Hester’s plan is for Dimmesdale to go deeper into the wilderness and live in natural freedom away from the eyes of Puritan society or to return to Europe, where he will be free of “these iron men and their opinions.” But Dimmesdale feels he has not the strength to do either. While he falters, Hester encourages him, claiming that he can lead a powerful life for good and still fulfill his mission on earth. When the minister says he cannot do this alone, she tells him she will go with him.
Analysis
This chapter is pivotal in many respects: It advances the plot and characters by revealing Hester and Dimmesdale’s feelings of the past seven years and the reawakening of their dormant love. Also in this chapter, Hawthorne reveals his philosophy on punishment and forgiveness: that deliberate, calculated acts of malice are far worse than sins of passion. In this way, Chillingworth is the worst of the three sinners. Finally, the author provides hope that his characters will find an escape, a way out of their earthly torment. He explores the conflict between natural law and Puritan law in their escape plans.
During the past seven years Dimmesdale has been continually tormented by the dichotomy between what he is and what people believe him to be. His parishioners are “hungry for the truth” and listen to his words as if “a tongue of Pentecost were speaking!” But as often as he has confessed his guilt to God, he has not told it to any other human being. He bears his shame alone. Hawthorne contrasts this with Hester’s visible sign of her guilt, confession, and hope for redemption. While Hester tries to console the minister and persuade him that he has repented and left his sin behind, Dimmesdale knows that he can go no place without carrying his hidden guilt along.
Hester realizes that she still loves Dimmesdale, and she courageously tells him this, even as she reveals her silence concerning Chillingworth. Hawthorne contrasts their love — “which had a consecration of its own” — and Chillingworth’s revenge and asks the reader which sin is worse. Who has violated God’s law with sure and certain knowledge? And whose place is it to provide redemption and forgiveness? While Hester believes they can outrun “these iron men” with their rules, guilt, and punishment, Dimmesdale is not so sure. Two forms of moral law are at work here — the laws of God and nature and the laws interpreted and written by “these iron men.” In the long run, can escaping the rules of man enable them also to do God’s will?

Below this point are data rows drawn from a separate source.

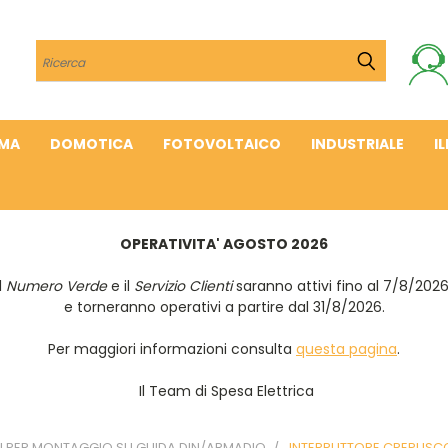
Cerca
IMA
DOMOTICA
FOTOVOLTAICO
INDUSTRIALE
I
OPERATIVITA' AGOSTO 2026
Il
Numero Verde
e il
Servizio Clienti
saranno attivi fino al 7/8/202
e torneranno operativi a partire dal 31/8/2026.
Per maggiori informazioni consulta
questa pagina
.
Il Team di Spesa Elettrica
 PER MONTAGGIO SU GUIDA DIN/ARMADIO
INTERRUTTORE CREPUSC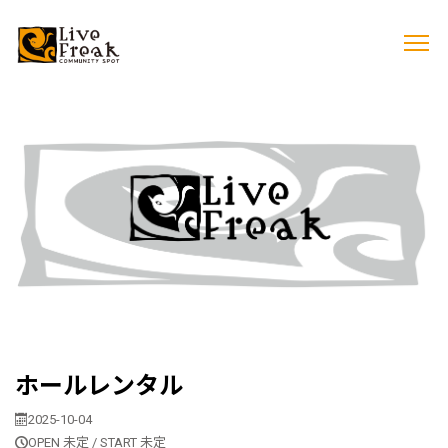
ホールレンタル
2025-10-04
OPEN 未定 / START 未定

Dimmesdale is reluctant to leave because he believes God has given him a post which he must not desert. This wilderness of God’s world is in need of his gifts. Hester assures him that he can do God’s will in another place — Europe — and it is only the Puritan laws that hold him in bondage. He can “Preach! Write! Act!” and live a true life in Europe instead of dying, as he seems to be doing here in the wilderness, with fear and shame by his side.

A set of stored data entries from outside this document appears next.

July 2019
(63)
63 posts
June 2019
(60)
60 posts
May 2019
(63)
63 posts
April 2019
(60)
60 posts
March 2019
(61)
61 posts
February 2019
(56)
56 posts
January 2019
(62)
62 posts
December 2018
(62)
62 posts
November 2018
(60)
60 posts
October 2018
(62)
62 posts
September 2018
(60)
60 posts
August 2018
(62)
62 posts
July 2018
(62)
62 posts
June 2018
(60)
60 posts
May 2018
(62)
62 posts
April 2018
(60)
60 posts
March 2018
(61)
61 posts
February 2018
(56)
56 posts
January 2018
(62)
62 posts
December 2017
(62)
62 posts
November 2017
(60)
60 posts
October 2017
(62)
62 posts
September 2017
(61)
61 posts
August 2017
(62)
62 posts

Hawthorne shows the relative strengths of his characters in this argument. Hester reaches within herself and uses the strength and inner courage she has relied on over her seven long and lonely years. In fact, for Hester, “the whole seven years of outlaw and ignominy had been little other than a preparation for this very hour.” Deep inside, she knows they can leave the Puritan colony and still have a life of spiritual richness. They have paid for their sins and can still respect and uphold God’s laws. Dimmesdale, on the other hand, lacks this perspective and Hester’s courage, and several times he calls on her for strength.
Glossary
misanthropy distrust or hatred of people.
these iron men here, meaning the stern Puritan forefathers who make the rules.